US1 service degradation

Incident Report for Storj DCS

Postmortem

Overview

On May 20, 2024, at approximately 14:56 UTC, the Storj US1 satellite experienced a service disruption due to an issue that occurred during routine database maintenance. The incident affected only the US1 satellite, while the AP1 and EU1 satellites remained fully operational throughout the event.

Root Cause

During a routine, manual database maintenance procedure, a transaction was inadvertently left open while other work was being performed. Open database transactions can cause issues because they hold locks on the affected data, preventing other operations from accessing or modifying that data until the transactions are committed or rolled back. This open transaction eventually caused write operations to fail, and as the situation progressed, read operations were also impacted, leading to a general service disruption.

Impact

The incident affected customers and applications relying on the Storj US1 satellite for storage and retrieval operations. Uploads were the first to be impacted, followed by downloads. The AP1 and EU1 satellites were not affected by this incident and continued to operate normally.

Timeline

14:55 UTC: Routine database maintenance began on the US1 satellite.

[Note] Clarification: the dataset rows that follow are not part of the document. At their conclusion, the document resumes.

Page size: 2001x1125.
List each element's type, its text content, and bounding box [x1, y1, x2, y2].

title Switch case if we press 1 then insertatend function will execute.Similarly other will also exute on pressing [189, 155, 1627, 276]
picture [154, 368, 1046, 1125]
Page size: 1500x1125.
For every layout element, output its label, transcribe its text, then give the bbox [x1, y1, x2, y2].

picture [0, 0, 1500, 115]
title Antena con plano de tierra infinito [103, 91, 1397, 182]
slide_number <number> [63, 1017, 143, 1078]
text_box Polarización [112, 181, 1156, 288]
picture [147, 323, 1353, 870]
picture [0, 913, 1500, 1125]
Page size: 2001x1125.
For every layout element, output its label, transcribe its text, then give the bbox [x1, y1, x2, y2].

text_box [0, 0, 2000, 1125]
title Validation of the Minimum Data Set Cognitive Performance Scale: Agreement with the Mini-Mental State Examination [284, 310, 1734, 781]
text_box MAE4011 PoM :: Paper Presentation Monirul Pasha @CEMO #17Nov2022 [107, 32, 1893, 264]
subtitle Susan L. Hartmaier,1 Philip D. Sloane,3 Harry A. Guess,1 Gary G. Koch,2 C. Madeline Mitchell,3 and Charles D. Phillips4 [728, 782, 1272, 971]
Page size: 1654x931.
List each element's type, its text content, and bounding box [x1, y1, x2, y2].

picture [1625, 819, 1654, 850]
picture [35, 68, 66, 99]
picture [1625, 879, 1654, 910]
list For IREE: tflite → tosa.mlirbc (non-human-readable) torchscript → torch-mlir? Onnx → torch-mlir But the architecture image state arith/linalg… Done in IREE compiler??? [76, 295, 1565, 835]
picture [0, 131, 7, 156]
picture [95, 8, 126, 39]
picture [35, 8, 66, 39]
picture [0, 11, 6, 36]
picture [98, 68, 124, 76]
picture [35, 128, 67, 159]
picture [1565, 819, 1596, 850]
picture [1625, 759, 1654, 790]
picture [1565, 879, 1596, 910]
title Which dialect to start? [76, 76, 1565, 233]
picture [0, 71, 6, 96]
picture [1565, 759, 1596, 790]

14:55 UTC: A transaction was inadvertently left open during the maintenance process.

14:56 UTC: Write operations began to fail due to the open transaction.

14:59 UTC: The on-call team received a page and started investigating the issue.

15:22 UTC: The open transaction was closed, and the team started the recovery process.

15:23 UTC: Operations were restored.

Remediation and Prevention

To address the issue, the open transaction was identified and closed, allowing the satellite to recover and resume normal operation. To prevent similar incidents from occurring in the future, we will be implementing the following measures:

‌

Reviewing and updating our database maintenance procedures and training to ensure that all transactions are properly closed before moving on to other tasks.
Implementing additional monitoring and alerting mechanisms to detect and notify the team of any open transactions that exceed a predetermined duration.
Conducting thorough post-mortem analysis to identify any other potential improvements to our processes and systems, including building tools that ease or eliminate the need for manual maintenance.

‌

We apologize for any impact this service disruption may have caused our customers and users. We are committed to learning from this incident and continuing to improve the reliability and resilience of our platform.

Posted May 23, 2024 - 19:45 UTC

Resolved

This incident has been resolved.

Posted May 20, 2024 - 15:59 UTC

Update

We are continuing to investigate this issue.

Posted May 20, 2024 - 15:31 UTC

Update

We are continuing to investigate this issue.

Posted May 20, 2024 - 15:24 UTC

Investigating

We are currently investigating this issue

Posted May 20, 2024 - 15:11 UTC

This incident affected: US1 (US1 - API, US1 - Linksharing, US1 - Gateway, US1 - Select).